■ **THE RECORDS**
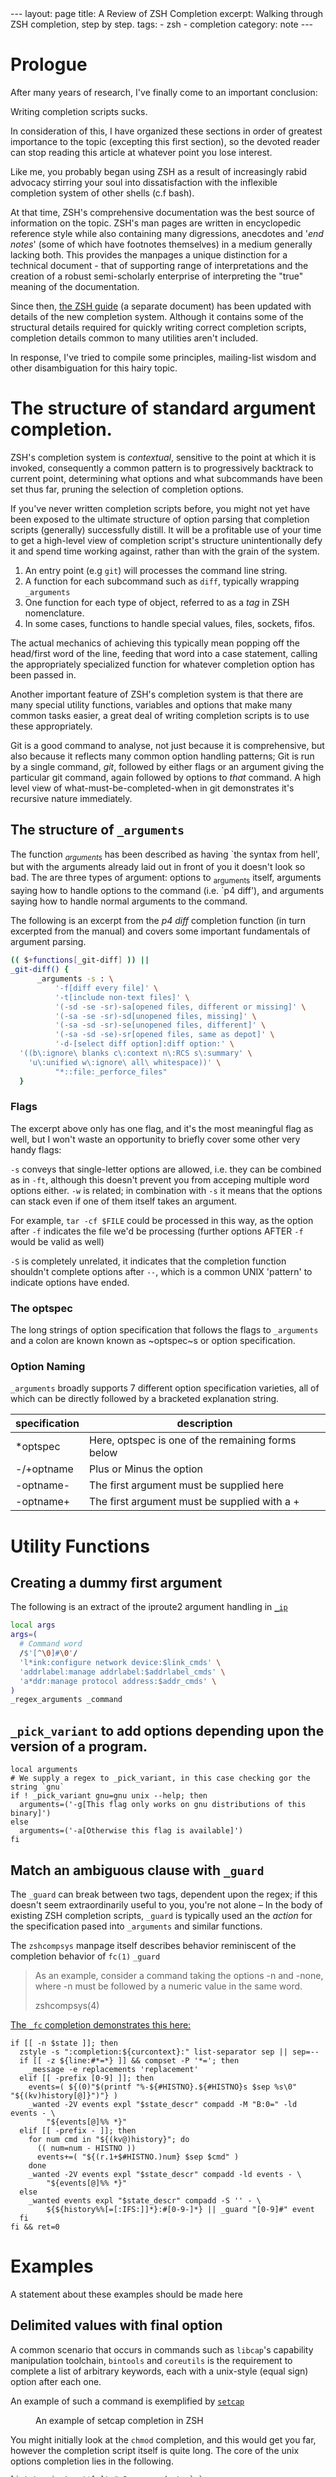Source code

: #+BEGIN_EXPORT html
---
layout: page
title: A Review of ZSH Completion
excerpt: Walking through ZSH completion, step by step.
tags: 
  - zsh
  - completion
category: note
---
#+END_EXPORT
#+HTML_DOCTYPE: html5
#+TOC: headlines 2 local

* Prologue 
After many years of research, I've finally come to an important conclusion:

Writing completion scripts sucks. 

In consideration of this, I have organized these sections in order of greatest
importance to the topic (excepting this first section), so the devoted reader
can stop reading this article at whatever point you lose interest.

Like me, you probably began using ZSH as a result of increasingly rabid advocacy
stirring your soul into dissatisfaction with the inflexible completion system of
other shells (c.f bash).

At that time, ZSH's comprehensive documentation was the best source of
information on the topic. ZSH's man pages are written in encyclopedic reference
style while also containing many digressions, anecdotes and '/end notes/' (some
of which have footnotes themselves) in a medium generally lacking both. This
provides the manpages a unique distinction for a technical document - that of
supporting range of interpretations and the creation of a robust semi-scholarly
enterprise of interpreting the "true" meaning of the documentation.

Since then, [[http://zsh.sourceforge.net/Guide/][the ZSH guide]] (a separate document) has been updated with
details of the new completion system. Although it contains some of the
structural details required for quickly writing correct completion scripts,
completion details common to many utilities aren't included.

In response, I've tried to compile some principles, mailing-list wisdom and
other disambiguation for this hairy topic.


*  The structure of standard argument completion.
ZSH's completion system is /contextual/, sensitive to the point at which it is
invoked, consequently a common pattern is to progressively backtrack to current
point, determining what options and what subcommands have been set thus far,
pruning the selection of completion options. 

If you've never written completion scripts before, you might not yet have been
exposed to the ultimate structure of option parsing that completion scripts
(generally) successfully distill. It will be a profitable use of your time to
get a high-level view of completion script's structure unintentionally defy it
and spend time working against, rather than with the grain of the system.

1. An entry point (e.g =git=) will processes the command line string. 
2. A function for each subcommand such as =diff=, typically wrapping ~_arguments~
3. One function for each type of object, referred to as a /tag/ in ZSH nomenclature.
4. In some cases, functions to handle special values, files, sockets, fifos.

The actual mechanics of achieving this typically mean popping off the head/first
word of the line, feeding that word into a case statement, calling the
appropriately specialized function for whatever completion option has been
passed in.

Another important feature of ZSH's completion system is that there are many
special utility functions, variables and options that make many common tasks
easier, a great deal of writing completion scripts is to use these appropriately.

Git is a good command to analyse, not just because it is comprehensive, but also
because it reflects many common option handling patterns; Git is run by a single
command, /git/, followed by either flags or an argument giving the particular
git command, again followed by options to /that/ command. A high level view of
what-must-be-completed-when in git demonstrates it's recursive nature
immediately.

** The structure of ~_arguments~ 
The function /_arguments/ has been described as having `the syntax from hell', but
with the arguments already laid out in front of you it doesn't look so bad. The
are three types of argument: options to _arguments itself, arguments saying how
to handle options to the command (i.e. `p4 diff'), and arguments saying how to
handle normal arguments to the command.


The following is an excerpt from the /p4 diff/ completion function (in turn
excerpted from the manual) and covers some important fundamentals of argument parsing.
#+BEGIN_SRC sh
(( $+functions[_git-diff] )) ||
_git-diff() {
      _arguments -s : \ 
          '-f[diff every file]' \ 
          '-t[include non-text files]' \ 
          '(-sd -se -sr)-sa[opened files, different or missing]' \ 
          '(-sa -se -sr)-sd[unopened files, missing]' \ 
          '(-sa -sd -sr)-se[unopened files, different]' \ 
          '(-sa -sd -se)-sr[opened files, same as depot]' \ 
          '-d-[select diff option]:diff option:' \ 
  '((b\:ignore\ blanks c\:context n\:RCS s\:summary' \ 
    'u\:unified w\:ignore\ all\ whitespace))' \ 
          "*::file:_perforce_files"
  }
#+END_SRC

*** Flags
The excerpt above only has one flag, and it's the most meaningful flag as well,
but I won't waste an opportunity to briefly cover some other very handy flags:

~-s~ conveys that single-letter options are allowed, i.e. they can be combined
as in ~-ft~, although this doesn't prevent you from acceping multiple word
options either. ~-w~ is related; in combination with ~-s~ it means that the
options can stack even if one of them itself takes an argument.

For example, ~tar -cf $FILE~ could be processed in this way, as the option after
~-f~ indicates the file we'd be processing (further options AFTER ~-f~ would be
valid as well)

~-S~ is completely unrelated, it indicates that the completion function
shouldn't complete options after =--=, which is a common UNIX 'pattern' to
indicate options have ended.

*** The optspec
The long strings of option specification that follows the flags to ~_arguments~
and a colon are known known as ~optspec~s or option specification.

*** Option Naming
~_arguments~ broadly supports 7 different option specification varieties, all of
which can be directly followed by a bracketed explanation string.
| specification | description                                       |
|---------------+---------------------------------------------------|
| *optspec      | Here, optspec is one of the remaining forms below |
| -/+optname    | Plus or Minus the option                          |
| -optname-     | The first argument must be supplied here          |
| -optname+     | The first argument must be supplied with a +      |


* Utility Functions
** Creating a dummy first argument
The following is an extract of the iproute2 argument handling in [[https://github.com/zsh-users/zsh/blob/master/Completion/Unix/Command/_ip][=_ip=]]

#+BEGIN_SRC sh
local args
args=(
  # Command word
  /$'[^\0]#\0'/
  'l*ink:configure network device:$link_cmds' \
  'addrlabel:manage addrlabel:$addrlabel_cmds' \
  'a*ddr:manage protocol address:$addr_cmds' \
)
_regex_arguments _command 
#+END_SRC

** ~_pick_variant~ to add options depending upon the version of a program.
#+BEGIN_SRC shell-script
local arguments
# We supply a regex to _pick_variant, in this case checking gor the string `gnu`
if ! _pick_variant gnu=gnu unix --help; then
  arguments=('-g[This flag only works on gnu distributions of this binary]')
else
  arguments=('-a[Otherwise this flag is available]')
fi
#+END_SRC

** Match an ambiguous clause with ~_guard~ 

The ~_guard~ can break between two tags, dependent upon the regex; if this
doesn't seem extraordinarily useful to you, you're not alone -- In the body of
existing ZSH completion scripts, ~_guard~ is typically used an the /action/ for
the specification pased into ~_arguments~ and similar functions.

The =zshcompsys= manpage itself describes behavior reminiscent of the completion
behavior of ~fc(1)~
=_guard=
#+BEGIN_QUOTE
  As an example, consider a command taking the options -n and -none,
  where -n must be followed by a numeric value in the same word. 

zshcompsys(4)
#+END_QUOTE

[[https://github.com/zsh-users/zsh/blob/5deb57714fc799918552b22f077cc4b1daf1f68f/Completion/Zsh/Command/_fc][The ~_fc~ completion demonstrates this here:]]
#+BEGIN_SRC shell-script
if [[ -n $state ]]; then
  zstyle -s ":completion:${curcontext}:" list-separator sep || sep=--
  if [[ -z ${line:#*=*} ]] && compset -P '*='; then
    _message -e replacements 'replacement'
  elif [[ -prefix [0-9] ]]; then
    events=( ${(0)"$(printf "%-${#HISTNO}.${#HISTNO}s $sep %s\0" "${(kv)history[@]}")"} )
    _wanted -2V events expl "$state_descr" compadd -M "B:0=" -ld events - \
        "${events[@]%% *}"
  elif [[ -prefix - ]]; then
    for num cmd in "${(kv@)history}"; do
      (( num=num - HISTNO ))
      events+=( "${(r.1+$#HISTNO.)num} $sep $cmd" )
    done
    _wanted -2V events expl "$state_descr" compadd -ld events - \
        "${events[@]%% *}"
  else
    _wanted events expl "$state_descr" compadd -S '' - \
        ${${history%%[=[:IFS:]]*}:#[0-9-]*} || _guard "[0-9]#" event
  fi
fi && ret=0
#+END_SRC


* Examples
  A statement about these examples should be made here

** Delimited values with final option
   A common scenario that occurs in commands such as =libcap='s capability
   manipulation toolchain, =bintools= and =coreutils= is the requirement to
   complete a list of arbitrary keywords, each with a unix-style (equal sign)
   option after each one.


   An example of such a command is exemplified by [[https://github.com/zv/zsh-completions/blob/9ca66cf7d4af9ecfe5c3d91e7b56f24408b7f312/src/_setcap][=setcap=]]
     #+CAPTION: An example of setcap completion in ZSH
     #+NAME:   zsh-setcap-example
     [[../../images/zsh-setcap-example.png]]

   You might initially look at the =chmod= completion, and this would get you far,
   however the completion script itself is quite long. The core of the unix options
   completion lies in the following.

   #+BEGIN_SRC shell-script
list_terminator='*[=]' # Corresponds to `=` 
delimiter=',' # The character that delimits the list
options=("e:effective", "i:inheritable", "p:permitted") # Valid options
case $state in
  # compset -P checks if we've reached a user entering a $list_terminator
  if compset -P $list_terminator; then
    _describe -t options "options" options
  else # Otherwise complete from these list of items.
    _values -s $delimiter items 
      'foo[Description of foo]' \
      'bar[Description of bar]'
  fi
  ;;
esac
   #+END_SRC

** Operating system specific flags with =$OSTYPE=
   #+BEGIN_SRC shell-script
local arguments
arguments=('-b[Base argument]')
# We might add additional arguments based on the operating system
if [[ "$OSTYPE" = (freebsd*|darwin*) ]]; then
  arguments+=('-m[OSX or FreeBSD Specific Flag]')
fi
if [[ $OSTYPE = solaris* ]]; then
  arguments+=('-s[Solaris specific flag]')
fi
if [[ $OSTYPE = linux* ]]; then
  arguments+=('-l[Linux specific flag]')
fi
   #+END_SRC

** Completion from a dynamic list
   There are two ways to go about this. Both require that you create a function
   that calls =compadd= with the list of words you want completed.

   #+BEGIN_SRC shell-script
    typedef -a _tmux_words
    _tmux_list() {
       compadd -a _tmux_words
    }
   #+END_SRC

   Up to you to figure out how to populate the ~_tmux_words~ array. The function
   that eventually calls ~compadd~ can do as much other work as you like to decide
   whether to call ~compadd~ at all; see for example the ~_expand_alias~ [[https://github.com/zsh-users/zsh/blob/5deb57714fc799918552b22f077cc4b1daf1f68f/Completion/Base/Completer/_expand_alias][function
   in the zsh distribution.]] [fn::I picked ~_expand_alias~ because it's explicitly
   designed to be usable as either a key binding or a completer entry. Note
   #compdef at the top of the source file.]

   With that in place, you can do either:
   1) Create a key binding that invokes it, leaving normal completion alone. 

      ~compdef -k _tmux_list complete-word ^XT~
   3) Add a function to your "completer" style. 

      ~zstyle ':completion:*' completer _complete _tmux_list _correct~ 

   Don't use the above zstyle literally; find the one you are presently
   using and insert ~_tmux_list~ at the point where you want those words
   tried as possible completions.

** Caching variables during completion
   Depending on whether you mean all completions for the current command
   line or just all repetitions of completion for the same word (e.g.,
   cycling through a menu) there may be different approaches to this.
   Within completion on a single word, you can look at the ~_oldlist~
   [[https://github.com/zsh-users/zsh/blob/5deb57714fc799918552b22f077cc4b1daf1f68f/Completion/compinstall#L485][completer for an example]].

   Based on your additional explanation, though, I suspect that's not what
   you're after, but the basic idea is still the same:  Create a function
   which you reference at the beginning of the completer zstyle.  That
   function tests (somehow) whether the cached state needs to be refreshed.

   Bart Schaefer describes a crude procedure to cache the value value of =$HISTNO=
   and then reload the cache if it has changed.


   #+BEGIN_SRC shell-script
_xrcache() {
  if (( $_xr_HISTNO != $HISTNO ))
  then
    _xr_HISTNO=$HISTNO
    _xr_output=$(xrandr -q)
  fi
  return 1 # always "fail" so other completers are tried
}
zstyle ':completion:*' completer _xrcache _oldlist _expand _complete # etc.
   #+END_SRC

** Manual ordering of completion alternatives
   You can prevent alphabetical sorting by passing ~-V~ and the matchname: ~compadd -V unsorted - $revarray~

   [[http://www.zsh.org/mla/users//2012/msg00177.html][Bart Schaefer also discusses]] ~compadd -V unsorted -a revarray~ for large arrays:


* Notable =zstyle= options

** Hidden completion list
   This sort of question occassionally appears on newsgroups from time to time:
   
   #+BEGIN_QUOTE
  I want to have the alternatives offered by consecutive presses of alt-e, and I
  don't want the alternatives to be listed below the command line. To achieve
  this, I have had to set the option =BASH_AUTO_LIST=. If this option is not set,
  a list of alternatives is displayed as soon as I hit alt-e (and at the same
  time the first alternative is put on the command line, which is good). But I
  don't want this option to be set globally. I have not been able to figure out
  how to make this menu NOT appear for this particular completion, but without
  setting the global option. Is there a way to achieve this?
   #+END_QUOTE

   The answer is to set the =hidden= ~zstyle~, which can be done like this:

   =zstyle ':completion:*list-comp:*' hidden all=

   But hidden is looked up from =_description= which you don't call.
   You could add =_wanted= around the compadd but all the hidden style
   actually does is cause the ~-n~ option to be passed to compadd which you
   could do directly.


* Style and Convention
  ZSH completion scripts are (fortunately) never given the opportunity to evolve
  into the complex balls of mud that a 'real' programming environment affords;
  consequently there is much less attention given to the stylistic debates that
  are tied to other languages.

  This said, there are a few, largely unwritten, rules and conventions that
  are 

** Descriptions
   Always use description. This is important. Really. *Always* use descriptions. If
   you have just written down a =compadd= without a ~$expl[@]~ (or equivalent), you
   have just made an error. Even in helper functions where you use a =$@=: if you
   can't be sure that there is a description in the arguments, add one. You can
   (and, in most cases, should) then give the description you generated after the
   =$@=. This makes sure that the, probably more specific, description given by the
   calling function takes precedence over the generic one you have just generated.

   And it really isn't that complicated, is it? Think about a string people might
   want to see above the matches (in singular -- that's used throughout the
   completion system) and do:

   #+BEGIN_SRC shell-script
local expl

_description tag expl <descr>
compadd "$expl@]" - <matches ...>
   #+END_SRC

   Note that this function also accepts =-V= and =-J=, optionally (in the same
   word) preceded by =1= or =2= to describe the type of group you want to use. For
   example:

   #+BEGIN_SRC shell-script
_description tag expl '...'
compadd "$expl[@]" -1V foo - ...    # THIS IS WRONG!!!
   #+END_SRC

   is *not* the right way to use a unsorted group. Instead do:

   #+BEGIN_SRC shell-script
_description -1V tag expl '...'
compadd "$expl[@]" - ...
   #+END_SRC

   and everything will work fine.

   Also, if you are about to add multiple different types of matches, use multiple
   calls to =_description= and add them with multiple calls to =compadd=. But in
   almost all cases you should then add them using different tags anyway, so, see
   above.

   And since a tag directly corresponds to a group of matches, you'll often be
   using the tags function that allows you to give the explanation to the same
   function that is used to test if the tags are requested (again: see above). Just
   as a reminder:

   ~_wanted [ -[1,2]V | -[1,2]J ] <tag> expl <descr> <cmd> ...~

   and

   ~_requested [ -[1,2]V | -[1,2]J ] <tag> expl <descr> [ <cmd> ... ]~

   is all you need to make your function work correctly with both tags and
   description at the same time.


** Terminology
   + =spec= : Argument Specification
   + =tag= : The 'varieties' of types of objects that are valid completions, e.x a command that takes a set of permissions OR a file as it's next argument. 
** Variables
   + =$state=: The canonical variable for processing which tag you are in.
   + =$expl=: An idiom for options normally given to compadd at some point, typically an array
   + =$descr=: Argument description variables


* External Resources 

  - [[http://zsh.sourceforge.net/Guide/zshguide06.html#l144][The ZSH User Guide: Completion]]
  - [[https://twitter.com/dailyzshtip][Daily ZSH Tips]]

■ **DIRECTIONS**
Taking the listing above as the source, transcribe only the lines starting at the line with "you're after, but" and going through the line with "Bart Schaefer describes", unaltered and with both ends included.

■ **OUTPUT OF THE EXERCISE**
   you're after, but the basic idea is still the same:  Create a function
   which you reference at the beginning of the completer zstyle.  That
   function tests (somehow) whether the cached state needs to be refreshed.

   Bart Schaefer describes a crude procedure to cache the value value of =$HISTNO=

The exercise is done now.